| Assigned task |
Lay out the lines below as a JSON list of strings, with one string per line and blank lines omitted. Leave the pictures out of the result.

··· Extracted information

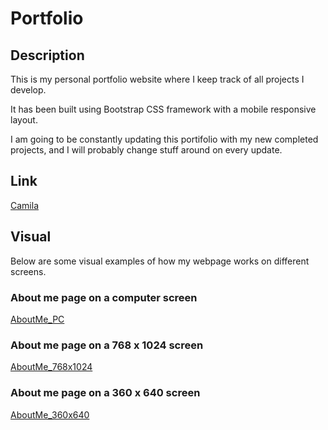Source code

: # Portfolio

## Description

This is my personal portfolio website where I keep track of all projects I develop.

It has been built using Bootstrap CSS framework with a mobile responsive layout.

I am going to be constantly updating this portifolio with my new completed projects, and I will probably change stuff around on every update.

## Link
[Camila](https://mimila-85.github.io/02-css-bootstrap-Homework/)

## Visual

Below are some visual examples of how my webpage works on different screens.

### About me page on a computer screen
[AboutMe_PC](https://github.com/Mimila-85/02-css-bootstrap-Homework/blob/master/assets/images/About_Me_PC.PNG)

### About me page on a 768 x 1024 screen
[AboutMe_768x1024](https://github.com/Mimila-85/02-css-bootstrap-Homework/blob/master/assets/images/About_Me_768.PNG)

### About me page on a 360 x 640 screen
[AboutMe_360x640](https://github.com/Mimila-85/02-css-bootstrap-Homework/blob/master/assets/images/About_Me_360.PNG)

······

| Result of this exercise |
[
  "Source code",
  ": # Portfolio",
  "## Description",
  "This is my personal portfolio website where I keep track of all projects I develop.",
  "It has been built using Bootstrap CSS framework with a mobile responsive layout.",
  "I am going to be constantly updating this portifolio with my new completed projects, and I will probably change stuff around on every update.",
  "## Link",
  "[Camila](https://mimila-85.github.io/02-css-bootstrap-Homework/)",
  "## Visual",
  "Below are some visual examples of how my webpage works on different screens.",
  "### About me page on a computer screen",
  "[AboutMe_PC](https://github.com/Mimila-85/02-css-bootstrap-Homework/blob/master/assets/images/About_Me_PC.PNG)",
  "### About me page on a 768 x 1024 screen",
  "[AboutMe_768x1024](https://github.com/Mimila-85/02-css-bootstrap-Homework/blob/master/assets/images/About_Me_768.PNG)",
  "### About me page on a 360 x 640 screen",
  "[AboutMe_360x640](https://github.com/Mimila-85/02-css-bootstrap-Homework/blob/master/assets/images/About_Me_360.PNG)"
]